> _Problem to work on_
Below are the entries; output exactly the lines from the one containing "Ce fichier correspond" through the final line, inclusive.

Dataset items
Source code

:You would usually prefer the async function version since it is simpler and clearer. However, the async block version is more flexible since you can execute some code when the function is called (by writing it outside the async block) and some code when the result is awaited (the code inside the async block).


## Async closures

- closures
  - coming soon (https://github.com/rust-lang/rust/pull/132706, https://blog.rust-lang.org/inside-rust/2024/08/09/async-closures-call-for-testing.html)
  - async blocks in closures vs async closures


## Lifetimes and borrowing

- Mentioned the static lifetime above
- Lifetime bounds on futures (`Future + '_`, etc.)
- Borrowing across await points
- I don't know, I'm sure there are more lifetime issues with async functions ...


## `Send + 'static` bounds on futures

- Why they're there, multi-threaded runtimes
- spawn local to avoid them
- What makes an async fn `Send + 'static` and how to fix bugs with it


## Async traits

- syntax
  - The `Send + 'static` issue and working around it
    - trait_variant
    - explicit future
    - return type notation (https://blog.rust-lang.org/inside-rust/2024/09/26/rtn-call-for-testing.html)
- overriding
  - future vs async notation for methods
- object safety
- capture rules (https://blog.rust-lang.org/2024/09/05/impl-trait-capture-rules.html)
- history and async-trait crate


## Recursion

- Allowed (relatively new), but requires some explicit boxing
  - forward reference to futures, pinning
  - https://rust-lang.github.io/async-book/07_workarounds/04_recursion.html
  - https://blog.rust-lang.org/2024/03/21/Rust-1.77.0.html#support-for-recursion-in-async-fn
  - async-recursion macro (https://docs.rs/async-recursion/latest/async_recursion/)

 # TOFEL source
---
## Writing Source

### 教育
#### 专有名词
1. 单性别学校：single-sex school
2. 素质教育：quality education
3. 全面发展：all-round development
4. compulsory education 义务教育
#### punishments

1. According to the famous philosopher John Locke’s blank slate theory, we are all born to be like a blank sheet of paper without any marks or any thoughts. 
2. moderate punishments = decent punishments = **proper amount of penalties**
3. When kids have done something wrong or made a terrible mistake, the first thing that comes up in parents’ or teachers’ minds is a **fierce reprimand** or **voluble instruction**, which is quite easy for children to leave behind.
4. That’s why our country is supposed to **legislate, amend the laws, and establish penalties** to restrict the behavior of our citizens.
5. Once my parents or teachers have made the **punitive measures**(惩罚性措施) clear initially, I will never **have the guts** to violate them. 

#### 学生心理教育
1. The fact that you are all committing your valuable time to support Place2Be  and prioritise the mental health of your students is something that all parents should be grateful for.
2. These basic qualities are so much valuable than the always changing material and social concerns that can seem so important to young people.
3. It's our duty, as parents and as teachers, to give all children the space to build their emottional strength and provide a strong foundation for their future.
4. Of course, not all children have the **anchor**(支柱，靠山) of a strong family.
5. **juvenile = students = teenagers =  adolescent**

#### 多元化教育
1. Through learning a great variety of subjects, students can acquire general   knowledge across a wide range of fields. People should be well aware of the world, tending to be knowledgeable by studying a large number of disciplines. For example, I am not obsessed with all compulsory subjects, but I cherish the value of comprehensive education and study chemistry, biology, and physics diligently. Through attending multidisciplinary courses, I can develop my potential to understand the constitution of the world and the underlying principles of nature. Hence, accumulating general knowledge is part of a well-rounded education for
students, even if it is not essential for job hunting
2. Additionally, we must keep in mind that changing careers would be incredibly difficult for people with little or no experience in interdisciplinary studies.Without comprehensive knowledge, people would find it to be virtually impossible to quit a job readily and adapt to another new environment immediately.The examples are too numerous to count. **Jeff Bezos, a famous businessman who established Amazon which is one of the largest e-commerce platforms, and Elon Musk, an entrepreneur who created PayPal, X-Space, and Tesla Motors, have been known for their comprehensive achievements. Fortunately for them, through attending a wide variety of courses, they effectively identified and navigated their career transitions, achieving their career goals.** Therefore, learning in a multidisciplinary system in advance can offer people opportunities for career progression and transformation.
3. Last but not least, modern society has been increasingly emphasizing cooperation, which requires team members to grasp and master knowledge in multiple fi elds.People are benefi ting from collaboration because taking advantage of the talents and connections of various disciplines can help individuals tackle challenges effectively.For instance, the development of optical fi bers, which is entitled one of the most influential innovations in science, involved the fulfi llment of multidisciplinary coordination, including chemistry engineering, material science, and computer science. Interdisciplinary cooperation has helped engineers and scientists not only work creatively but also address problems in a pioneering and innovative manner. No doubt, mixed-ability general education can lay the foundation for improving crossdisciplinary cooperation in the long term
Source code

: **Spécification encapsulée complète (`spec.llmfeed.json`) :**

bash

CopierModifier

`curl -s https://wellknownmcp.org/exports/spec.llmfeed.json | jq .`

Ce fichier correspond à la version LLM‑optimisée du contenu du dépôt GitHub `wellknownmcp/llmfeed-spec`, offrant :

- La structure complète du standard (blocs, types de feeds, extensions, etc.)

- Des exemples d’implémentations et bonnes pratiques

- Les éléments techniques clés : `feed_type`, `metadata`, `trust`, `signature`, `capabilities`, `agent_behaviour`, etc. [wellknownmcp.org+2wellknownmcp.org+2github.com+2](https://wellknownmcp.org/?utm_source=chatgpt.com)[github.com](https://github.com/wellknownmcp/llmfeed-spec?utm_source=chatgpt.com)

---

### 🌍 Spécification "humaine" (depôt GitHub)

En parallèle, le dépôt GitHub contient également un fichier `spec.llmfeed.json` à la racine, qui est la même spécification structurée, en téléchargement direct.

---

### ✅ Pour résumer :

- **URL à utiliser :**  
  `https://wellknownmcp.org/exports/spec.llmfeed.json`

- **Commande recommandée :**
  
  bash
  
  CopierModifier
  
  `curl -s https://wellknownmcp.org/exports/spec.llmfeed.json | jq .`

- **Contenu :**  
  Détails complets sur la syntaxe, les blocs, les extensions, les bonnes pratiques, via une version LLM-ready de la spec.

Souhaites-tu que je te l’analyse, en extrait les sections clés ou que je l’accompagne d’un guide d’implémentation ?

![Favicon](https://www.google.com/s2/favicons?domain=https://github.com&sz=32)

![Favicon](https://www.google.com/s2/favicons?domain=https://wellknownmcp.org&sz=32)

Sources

> _Result of the exercise_
Ce fichier correspond à la version LLM‑optimisée du contenu du dépôt GitHub `wellknownmcp/llmfeed-spec`, offrant :

- La structure complète du standard (blocs, types de feeds, extensions, etc.)

- Des exemples d’implémentations et bonnes pratiques

- Les éléments techniques clés : `feed_type`, `metadata`, `trust`, `signature`, `capabilities`, `agent_behaviour`, etc. [wellknownmcp.org+2wellknownmcp.org+2github.com+2](https://wellknownmcp.org/?utm_source=chatgpt.com)[github.com](https://github.com/wellknownmcp/llmfeed-spec?utm_source=chatgpt.com)

---

### 🌍 Spécification "humaine" (depôt GitHub)

En parallèle, le dépôt GitHub contient également un fichier `spec.llmfeed.json` à la racine, qui est la même spécification structurée, en téléchargement direct.

---

### ✅ Pour résumer :

- **URL à utiliser :**  
  `https://wellknownmcp.org/exports/spec.llmfeed.json`

- **Commande recommandée :**
  
  bash
  
  CopierModifier
  
  `curl -s https://wellknownmcp.org/exports/spec.llmfeed.json | jq .`

- **Contenu :**  
  Détails complets sur la syntaxe, les blocs, les extensions, les bonnes pratiques, via une version LLM-ready de la spec.

Souhaites-tu que je te l’analyse, en extrait les sections clés ou que je l’accompagne d’un guide d’implémentation ?

![Favicon](https://www.google.com/s2/favicons?domain=https://github.com&sz=32)

![Favicon](https://www.google.com/s2/favicons?domain=https://wellknownmcp.org&sz=32)

Sources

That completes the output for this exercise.